Nabilla ou the show must go OFF
Par Anthony Casanova , le 11 novembre 2014

Anthony CASANOVA est politiquement correct

Nos chères têtes blondes - le Coq des Bruyères

Quand on voit le parcours de la jeune Nabilla, on se dit que l’on a les légendes et les contes de fées que l’on peut. Après Charles Perrault, les frères Grimm, et Andersen, notre époque a pour conteurs TF1 et NRJ12. Une jeune fille de 20 ans se retrouve la Cendrillon de la télévision, et par la « magie » d’une phrase, « allo », qui était à la mode dans les années 80, la voilà propulsée « phénomène » de foire ou de société, c’est selon votre niveau de misanthropie. Les médias adorant se nourrir du vide qu’ils créent, la star se retrouva partout… des magazines « spécialisés » dans la photo faussement volée ou le racolage intensif à Canal + ou Libé en passant même par Charlie Hebdo.

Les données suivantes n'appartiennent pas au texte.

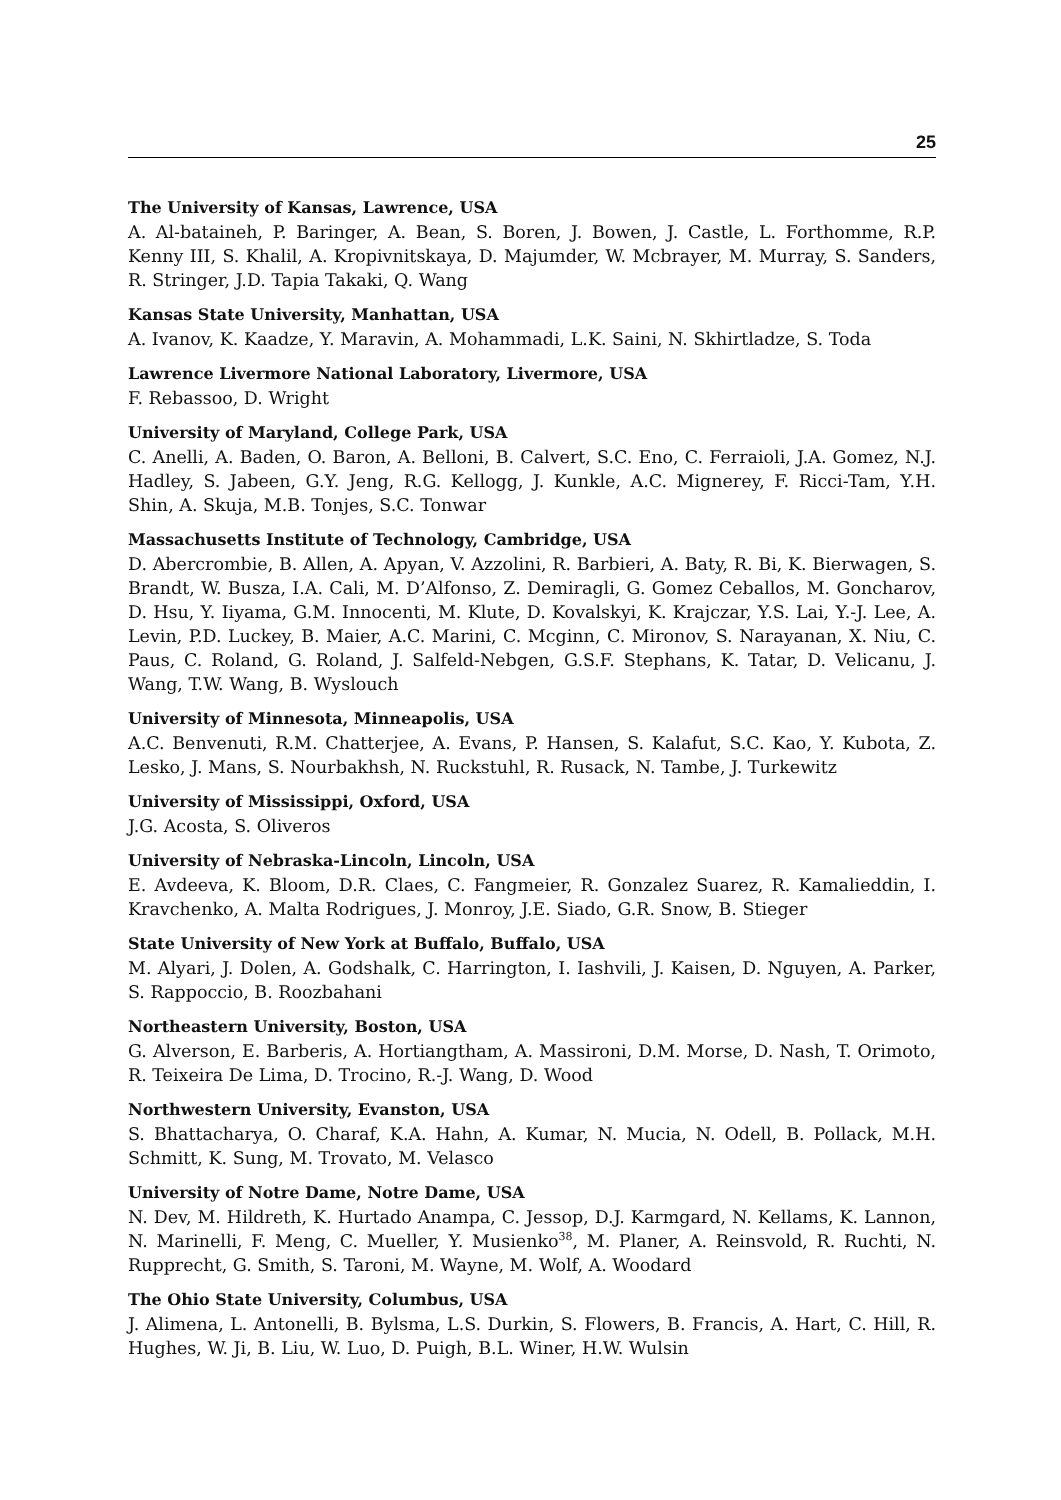25
The University of Kansas, Lawrence, USA
A. Al-bataineh, P. Baringer, A. Bean, S. Boren, J. Bowen, J. Castle, L. Forthomme, R.P. Kenny III, S. Khalil, A. Kropivnitskaya, D. Majumder, W. Mcbrayer, M. Murray, S. Sanders, R. Stringer, J.D. Tapia Takaki, Q. Wang
Kansas State University, Manhattan, USA
A. Ivanov, K. Kaadze, Y. Maravin, A. Mohammadi, L.K. Saini, N. Skhirtladze, S. Toda
Lawrence Livermore National Laboratory, Livermore, USA
F. Rebassoo, D. Wright
University of Maryland, College Park, USA
C. Anelli, A. Baden, O. Baron, A. Belloni, B. Calvert, S.C. Eno, C. Ferraioli, J.A. Gomez, N.J. Hadley, S. Jabeen, G.Y. Jeng, R.G. Kellogg, J. Kunkle, A.C. Mignerey, F. Ricci-Tam, Y.H. Shin, A. Skuja, M.B. Tonjes, S.C. Tonwar
Massachusetts Institute of Technology, Cambridge, USA
D. Abercrombie, B. Allen, A. Apyan, V. Azzolini, R. Barbieri, A. Baty, R. Bi, K. Bierwagen, S. Brandt, W. Busza, I.A. Cali, M. D’Alfonso, Z. Demiragli, G. Gomez Ceballos, M. Goncharov, D. Hsu, Y. Iiyama, G.M. Innocenti, M. Klute, D. Kovalskyi, K. Krajczar, Y.S. Lai, Y.-J. Lee, A. Levin, P.D. Luckey, B. Maier, A.C. Marini, C. Mcginn, C. Mironov, S. Narayanan, X. Niu, C. Paus, C. Roland, G. Roland, J. Salfeld-Nebgen, G.S.F. Stephans, K. Tatar, D. Velicanu, J. Wang, T.W. Wang, B. Wyslouch
University of Minnesota, Minneapolis, USA
A.C. Benvenuti, R.M. Chatterjee, A. Evans, P. Hansen, S. Kalafut, S.C. Kao, Y. Kubota, Z. Lesko, J. Mans, S. Nourbakhsh, N. Ruckstuhl, R. Rusack, N. Tambe, J. Turkewitz
University of Mississippi, Oxford, USA
J.G. Acosta, S. Oliveros
University of Nebraska-Lincoln, Lincoln, USA
E. Avdeeva, K. Bloom, D.R. Claes, C. Fangmeier, R. Gonzalez Suarez, R. Kamalieddin, I. Kravchenko, A. Malta Rodrigues, J. Monroy, J.E. Siado, G.R. Snow, B. Stieger
State University of New York at Buffalo, Buffalo, USA
M. Alyari, J. Dolen, A. Godshalk, C. Harrington, I. Iashvili, J. Kaisen, D. Nguyen, A. Parker, S. Rappoccio, B. Roozbahani
Northeastern University, Boston, USA
G. Alverson, E. Barberis, A. Hortiangtham, A. Massironi, D.M. Morse, D. Nash, T. Orimoto, R. Teixeira De Lima, D. Trocino, R.-J. Wang, D. Wood
Northwestern University, Evanston, USA
S. Bhattacharya, O. Charaf, K.A. Hahn, A. Kumar, N. Mucia, N. Odell, B. Pollack, M.H. Schmitt, K. Sung, M. Trovato, M. Velasco
University of Notre Dame, Notre Dame, USA
N. Dev, M. Hildreth, K. Hurtado Anampa, C. Jessop, D.J. Karmgard, N. Kellams, K. Lannon, N. Marinelli, F. Meng, C. Mueller, Y. Musienko<sup>38</sup>, M. Planer, A. Reinsvold, R. Ruchti, N. Rupprecht, G. Smith, S. Taroni, M. Wayne, M. Wolf, A. Woodard
The Ohio State University, Columbus, USA
J. Alimena, L. Antonelli, B. Bylsma, L.S. Durkin, S. Flowers, B. Francis, A. Hart, C. Hill, R. Hughes, W. Ji, B. Liu, W. Luo, D. Puigh, B.L. Winer, H.W. Wulsin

Nabilla reste la vedette du néant télévisuel. Ca ne veut pas dire que cette jeune femme est du néant, mais que les émissions qui l’utilisent essayent d’en tirer le plus de vide possible. Un exemple en particulier, mais non des moindres, la participation de la jeune femme à l’émission du 02 juin 2013 de Maïtena Biraben où l’animatrice se glosa que Nabilla ne comprenne pas les jeux de mots de Stéphane de Groodt. Ce jour-là, j’eus un point commun avec Nabilla, moi non plus je n’ai pas décroché un rictus aux « pets de l’esprit » de l’humoriste disant que pour le roi de la Belgique c’est « plus belge la vie ». Mais Nabilla est Nabilla, alors tout est bon pour l’humilier, la rendre plus conne qu’elle ne l’est. Vous comprenez c’est tellement bon les petites lapidations cathodiques. Alors là, avec l’entrée de Nabilla dans les faits divers, les journaux « sérieux » qui ne parlaient d’elle que du bout de la plume histoire d’aguicher le chaland se lâchent complétement ! L’Express, Le Point, Le Figaro… sont ravis de rentrer dans la chasse gardée des Closer et Voici pour enfin faire les gros titres avec Nabilla.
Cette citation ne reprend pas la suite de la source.